According to the passage about ACMA v Clarity1 below, which two sections of the Spam Act did ACMA allege that Clarity1 contravened?

Excerpted passage:
=====
ACMA v Clarity1: The Facts
ACMA alleged that from 10 April 2004 Clarity1, an Australian company, periodically sent unsolicited commercial electronic messages (CEMs) to electronic addresses it had harvested from the internet using address-harvesting software or had purchased from organisations or persons selling electronic lists of electronic addresses harvested from the internet. In all, ACMA alleged that Clarity1 sent 270 305 474 CEMs (of which 74 996 560 were successfully sent) to 7 956 457 unique electronic addresses. The CEMs sent by Clarity1 contained an unsubscribe facility and the evidence was that some 166 000 requests to be removed from the lists were made, all of which were acted upon. Over the same time period only 79 complaints were made concerning CEMs from Clarity1 were made to ACMA.

The Spam Act
ACMA alleged that Clarity1 contravened ss 16 and 22 of the Spam Act:
  • section 16(1) of the Spam Act provides that a person must not send a commercial electronic message that has an Australian link. Section 16(2) provides a defence if the relevant electronic account holder consented to the sending of the message.
  • section 22(1) of the Spam Act prohibits the use of address-harvesting software or a harvested-address list.


An Australian Link
Justice Nicholson held at [68] that it was more probable than not that the CEMS had the requisite Australian link because "the sender or person authorising the sending was physically present or had its central management and control in Australia or the computer, server or device utilised for the sending was located in Australia."

No inferred consent
Clarity1 sought to defend the allegation under s 16(1) by arguing that the electronic account holders had consented to the sending of the CEMs. Clarity1 made three arguments.
=====
Material shown:
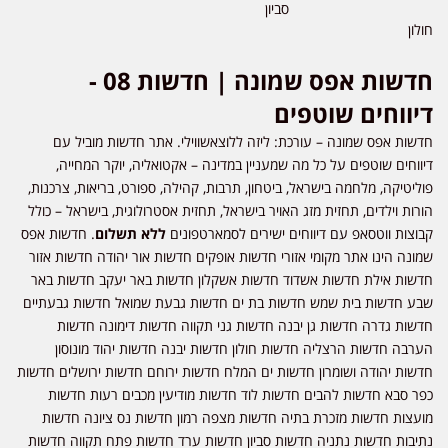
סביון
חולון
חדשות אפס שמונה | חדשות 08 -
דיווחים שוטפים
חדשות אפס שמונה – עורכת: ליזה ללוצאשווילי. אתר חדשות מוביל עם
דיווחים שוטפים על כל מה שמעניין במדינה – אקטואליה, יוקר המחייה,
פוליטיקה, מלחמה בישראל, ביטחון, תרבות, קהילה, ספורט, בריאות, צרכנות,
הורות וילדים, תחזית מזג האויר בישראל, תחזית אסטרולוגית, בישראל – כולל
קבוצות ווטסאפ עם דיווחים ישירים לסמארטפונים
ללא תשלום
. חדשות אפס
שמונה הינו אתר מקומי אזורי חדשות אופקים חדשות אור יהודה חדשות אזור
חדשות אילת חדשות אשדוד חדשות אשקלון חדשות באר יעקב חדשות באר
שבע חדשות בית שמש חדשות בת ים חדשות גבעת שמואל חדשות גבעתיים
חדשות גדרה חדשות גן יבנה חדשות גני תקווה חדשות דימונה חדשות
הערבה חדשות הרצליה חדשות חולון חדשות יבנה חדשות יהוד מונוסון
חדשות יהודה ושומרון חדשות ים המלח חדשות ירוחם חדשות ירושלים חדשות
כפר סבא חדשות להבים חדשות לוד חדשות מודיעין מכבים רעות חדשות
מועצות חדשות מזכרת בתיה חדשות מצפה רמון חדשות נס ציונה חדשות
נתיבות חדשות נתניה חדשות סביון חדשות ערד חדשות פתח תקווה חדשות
=====
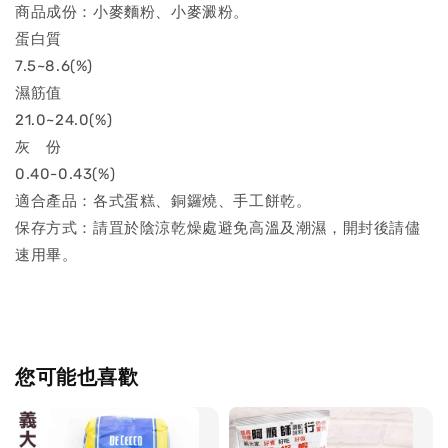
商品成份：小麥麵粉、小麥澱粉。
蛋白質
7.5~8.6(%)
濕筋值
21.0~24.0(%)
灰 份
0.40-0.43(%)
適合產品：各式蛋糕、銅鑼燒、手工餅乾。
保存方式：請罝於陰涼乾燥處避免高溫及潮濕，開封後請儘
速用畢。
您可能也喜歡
=====
Result:
Sections 16 and 22.